18.  Os artifícios heréticos avançam por este caminho como se tivesse sido preparado para sua impiedade. Afirmam que o Deus Verbo deixou de existir totalmente na alma de seu corpo e, por isso, o Filho do Homem e o Filho de Deus não são o mesmo Jesus Cristo, ou o Deus Verbo deixou de ser Ele mesmo quando vivificou o corpo, com sua função de alma, ou que o Cristo, absolutamente, não nasceu como Homem, porque nele o Verbo de Deus habitou como espírito profético.

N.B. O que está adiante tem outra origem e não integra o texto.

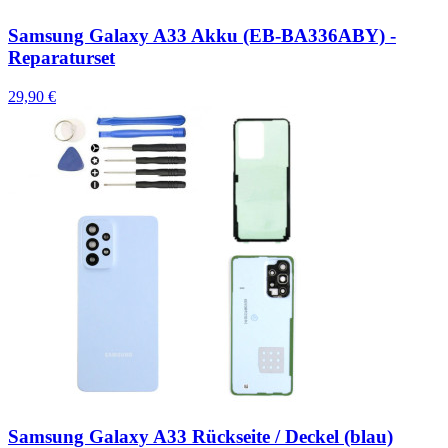
Samsung Galaxy A33 Akku (EB-BA336ABY) -
Reparaturset
29,90 €
Samsung Galaxy A33 Rückseite / Deckel (blau)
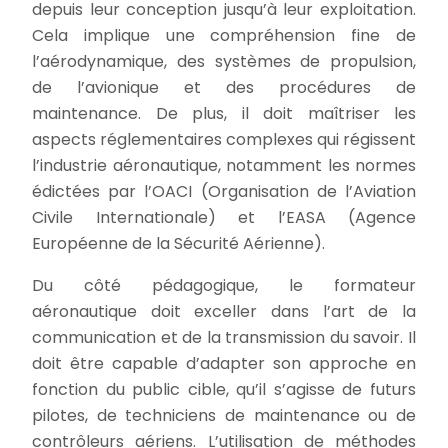
depuis leur conception jusqu’à leur exploitation.
Cela implique une compréhension fine de
l’aérodynamique, des systèmes de propulsion,
de l’avionique et des procédures de
maintenance. De plus, il doit maîtriser les
aspects réglementaires complexes qui régissent
l’industrie aéronautique, notamment les normes
édictées par l’OACI (Organisation de l’Aviation
Civile Internationale) et l’EASA (Agence
Européenne de la Sécurité Aérienne).
Du côté pédagogique, le formateur
aéronautique doit exceller dans l’art de la
communication et de la transmission du savoir. Il
doit être capable d’adapter son approche en
fonction du public cible, qu’il s’agisse de futurs
pilotes, de techniciens de maintenance ou de
contrôleurs aériens. L’utilisation de méthodes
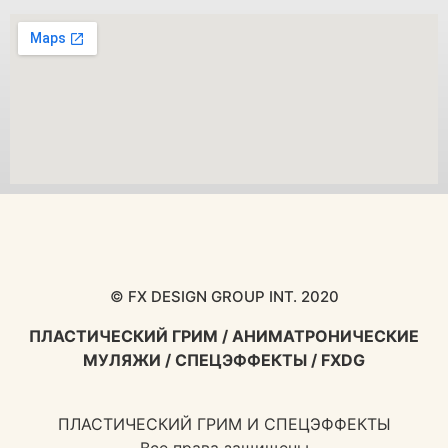
© FX DESIGN GROUP INT. 2020
ПЛАСТИЧЕСКИЙ ГРИМ / АНИМАТРОНИЧЕСКИЕ
МУЛЯЖИ / СПЕЦЭФФЕКТЫ / FXDG
ПЛАСТИЧЕСКИЙ ГРИМ И СПЕЦЭФФЕКТЫ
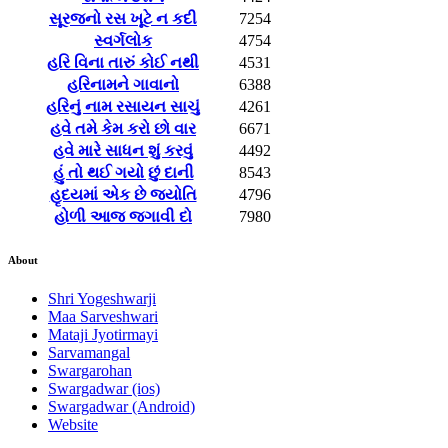
સૂરજનો રસ ખૂટે ન કદી
7254
સ્વર્ગલોક
4754
હરિ વિના તારું કોઈ નથી
4531
હરિનામને ગાવાનો
6388
હરિનું નામ રસાયન સાચું
4261
હવે તમે કેમ કરો છો વાર
6671
હવે મારે સાધન શું કરવું
4492
હું તો થઈ ગયો છું દાની
8543
હૃદયમાં એક છે જ્યોતિ
4796
હોળી આજ જગાવી દો
7980
About
Shri Yogeshwarji
Maa Sarveshwari
Mataji Jyotirmayi
Sarvamangal
Swargarohan
Swargadwar (ios)
Swargadwar (Android)
Website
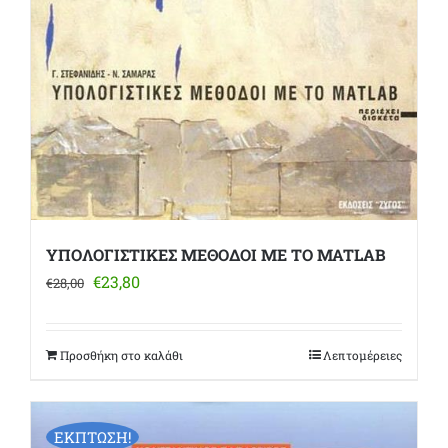
ΥΠΟΛΟΓΙΣΤΙΚΕΣ ΜΕΘΟΔΟΙ ΜΕ ΤΟ MATLAB
Original
Η
€
23,80
€
28,00
price
τρέχουσα
was:
τιμή
€28,00.
είναι:
Προσθήκη στο καλάθι
Λεπτομέρειες
€23,80.
ΕΚΠΤΩΣΗ!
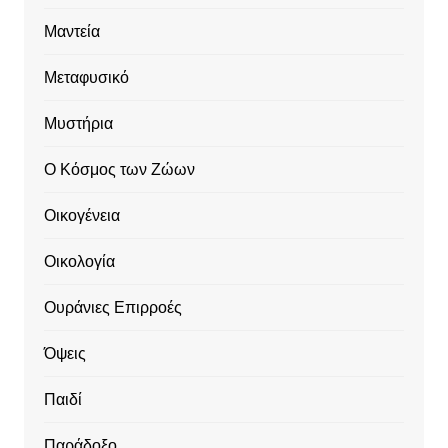
Μαντεία
Μεταφυσικό
Μυστήρια
Ο Κόσμος των Ζώων
Οικογένεια
Οικολογία
Ουράνιες Επιρροές
Όψεις
Παιδί
Παράδοξο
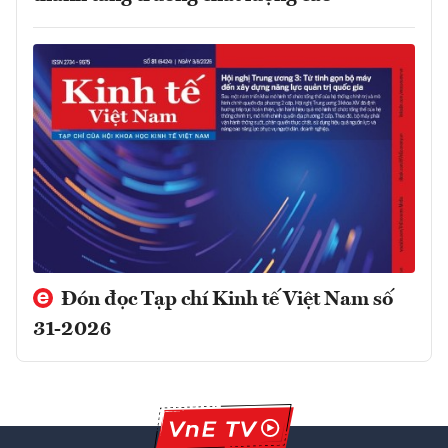
Đón đọc Tạp chí Kinh tế Việt Nam số
31-2026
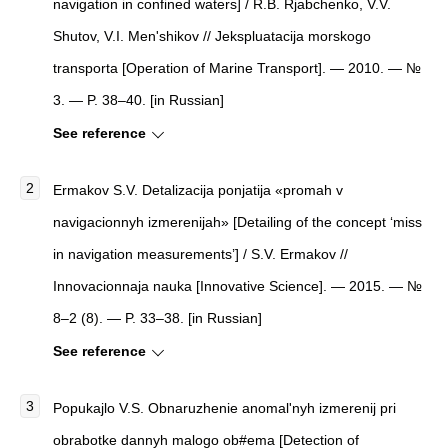
navigation in confined waters] / R.B. Rjabchenko, V.V.
Shutov, V.I. Men'shikov // Jekspluatacija morskogo
transporta [Operation of Marine Transport]. — 2010. — №
3. — P. 38–40. [in Russian]
See reference
Ermakov S.V. Detalizacija ponjatija «promah v
navigacionnyh izmerenijah» [Detailing of the concept ‘miss
in navigation measurements’] / S.V. Ermakov //
Innovacionnaja nauka [Innovative Science]. — 2015. — №
8–2 (8). — P. 33–38. [in Russian]
See reference
Popukajlo V.S. Obnaruzhenie anomal'nyh izmerenij pri
obrabotke dannyh malogo ob#ema [Detection of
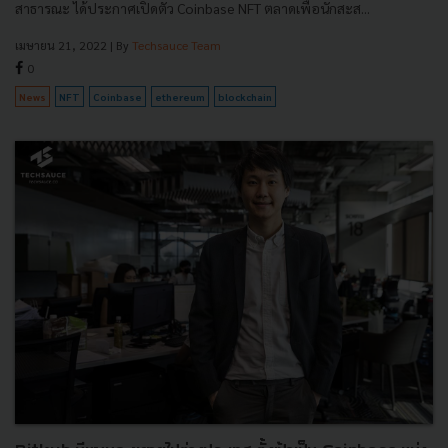
สาธารณะ ได้ประกาศเปิดตัว Coinbase NFT ตลาดเพื่อนักสะส...
เมษายน 21, 2022
| By
Techsauce Team
0
News
NFT
Coinbase
ethereum
blockchain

19.  Mas o erro dessa ridícula perversidade ainda vai além. Com maior e mais audaciosa impiedade afirmam que Jesus Cristo, antes de haver nascido de Maria, não era Cristo, de tal modo que Aquele que nasceu não existia antes, mas só começou a existir quando nasceu da Virgem.

20.  Por isso também se acrescenta outro absurdo: que Deus Verbo, como certa parte do poder de Deus, estendendo-se em certa continuidade, habitou naquele Homem que começou a existir por Maria e recebeu os poderes próprios da divina operação, mas vive pelo movimento e natureza de sua alma.

 

Capítulo 51.

21.  Por esta sutil e pestífera doutrina são levados ao erro de afirmar que, ou o Deus Verbo se converteu em alma do corpo, por uma alteração da natureza, tornando-se fraco, e o Verbo, deixou de ser Deus, ou que o Homem foi animado somente pela vida da alma que o move e que o Verbo de Deus habitou nele como o poder da palavra que se propaga.

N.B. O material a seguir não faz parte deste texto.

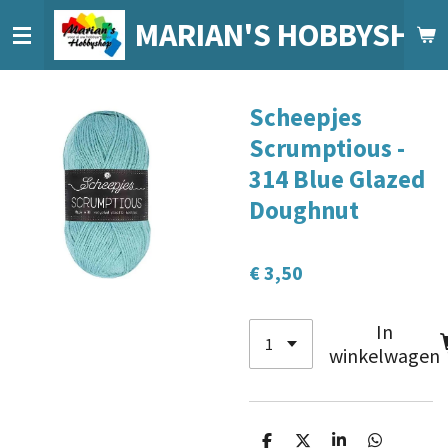
Ga
MARIAN'S HOBBYSHO
direct
naar
de
Scheepjes
hoofdinhoud
Scrumptious -
314 Blue Glazed
Doughnut
€ 3,50
In
winkelwagen
D
D
S
D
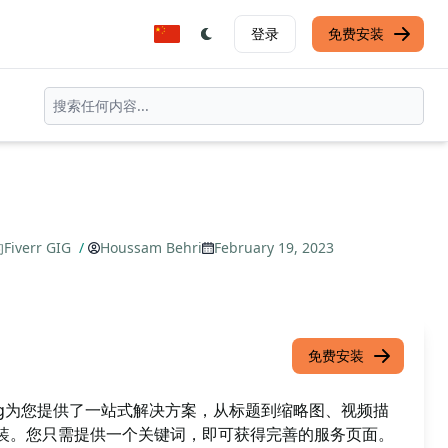
登录
免费安装
err GIG
/
Houssam Behri
February 19, 2023
免费安装
务Gig为您提供了一站式解决方案，从标题到缩略图、视频描
包装。您只需提供一个关键词，即可获得完善的服务页面。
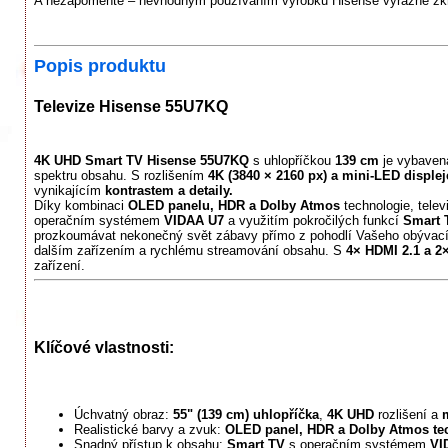
A nezapomeňte – nevhodným používáním výrobku Hisense výrazně zkra
Popis produktu
Televize Hisense 55U7KQ
4K UHD Smart TV Hisense 55U7KQ
s uhlopříčkou
139 cm
je vybavena
spektru obsahu. S rozlišením
4K (3840 × 2160 px) a mini-LED disple
vynikajícím
kontrastem a detaily.
Díky kombinaci
OLED panelu, HDR a Dolby Atmos
technologie, telev
operačním systémem
VIDAA U7
a využitím pokročilých funkcí
Smart 
prozkoumávat nekonečný svět zábavy přímo z pohodlí Vašeho obývacího
dalším zařízením a rychlému streamování obsahu. S
4× HDMI 2.1 a 2
zařízení.
Klíčové vlastnosti:
Úchvatný obraz:
55" (139 cm) uhlopříčka
,
4K UHD
rozlišení a
m
Realistické barvy a zvuk:
OLED panel, HDR a Dolby Atmos te
Snadný přístup k obsahu:
Smart TV
s operačním systémem
VI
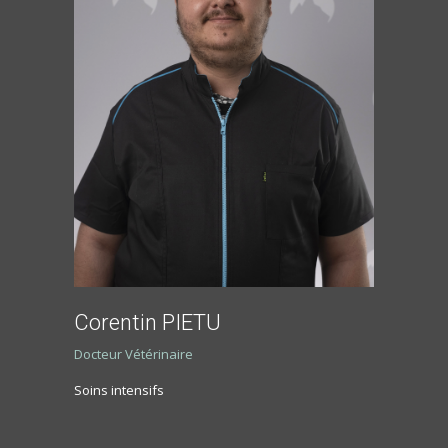
Corentin PIETU
Docteur Vétérinaire
Soins intensifs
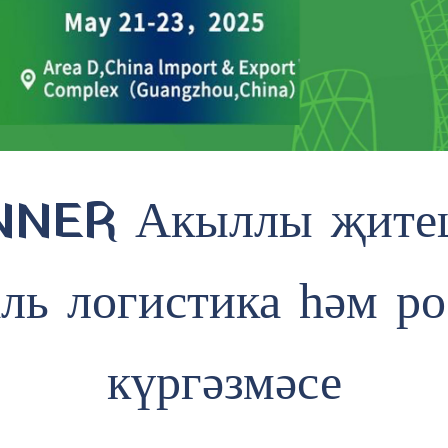
NER Акыллы җитеш
аль логистика һәм ро
күргәзмәсе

22.  Assim se dá lugar a toda espécie de interpretações ímpias, de modo que, ou o Deus Verbo se converteu em alma e deixou de ser Deus Verbo, ou então Cristo absolutamente não existiu antes do parto de Maria, porque, sendo apenas um homem como os outros, teria somente a alma e o corpo comuns aos homens, tendo começado a existir somente quando começou a ser Homem e um poder extrínseco da palavra estendida até Ele lhe deu força para agir.

23.  Ao ser abandonado pelo Verbo de Deus, porque o prolongamento desta força estendida até Ele se retirou, clamou: Meu Deus, meu Deus, por que me abandonaste? – ou então, Aquele que tivera mudada a natureza do Deus Verbo, para ser a alma do corpo, e tivera em tudo o auxílio paterno, desamparado e à mercê da morte, queixou-se de sua solidão e o censurou por ter sido abandonado.

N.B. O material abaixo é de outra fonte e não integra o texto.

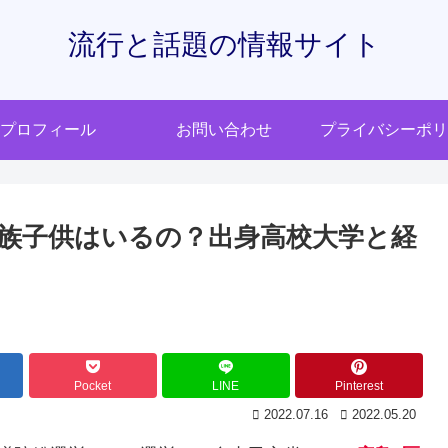
流行と話題の情報サイト
プロフィール
お問い合わせ
プライバシーポリ
族子供はいるの？出身高校大学と経
Pocket
LINE
Pinterest
2022.07.16
2022.05.20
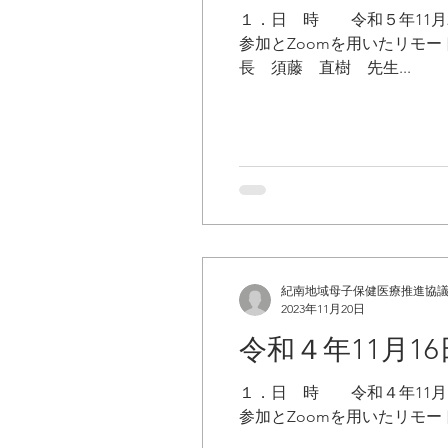
１．日 時 令和５年11月29日
参加とZoomを用いたリモート参
長 須藤 直樹 先生...
紀南地域母子保健医療推進協
2023年11月20日
令和４年11月
１．日 時 令和４年11月16日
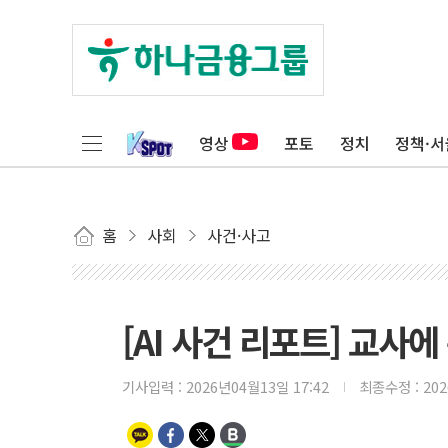
영상
포토
정치
정책·서
홈
사회
사건·사고
[AI 사건 리포트] 교사
기사입력 :
2026년04월13일 17:42
최종수정 :
20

24.  Tudo isso oferece um perigo mortal para a fé, iludida, quando se julga haver no Deus Verbo a fraqueza da natureza por causa da sua queixa, ou quando se diz que, de modo nenhum, se trata do Deus Verbo, já que o Cristo Jesus deve seu início unicamente ao parto de Maria.

 

Capítulo 52.

25.  Entre estas sentenças ímpias e inconsistentes, a fé da Igreja, imbuída das doutrinas dos Apóstolos, afirma o nascimento de Cristo, mas desconhece seu início.

26.  Conhece a economia da Encarnação, mas desconhece a divisão.

27.  Não suporta que haja em Cristo Jesus uma divisão, de tal modo que Jesus não seja o Cristo, nem separa o Filho do Homem do Filho de Deus, de modo a se entender que o Filho de Deus não seja Filho do Homem.

28.  Não permite que o Filho de Deus seja absorvido pelo Filho do Homem, nem divide em três partes a Cristo, cuja túnica inconsútil não foi cortada (cf. Jo 19,23).

29.  Em Jesus Cristo não separa o Verbo, a alma e o corpo. Nem dilui o Deus Verbo em alma e corpo. Para a fé, Ele é inteiramente Deus e Verbo e inteiramente o Homem Cristo. Mantém esta unidade no mistério que professa, sem crer que Cristo seja diferente de Jesus, e sem anunciar outro Jesus além de Cristo.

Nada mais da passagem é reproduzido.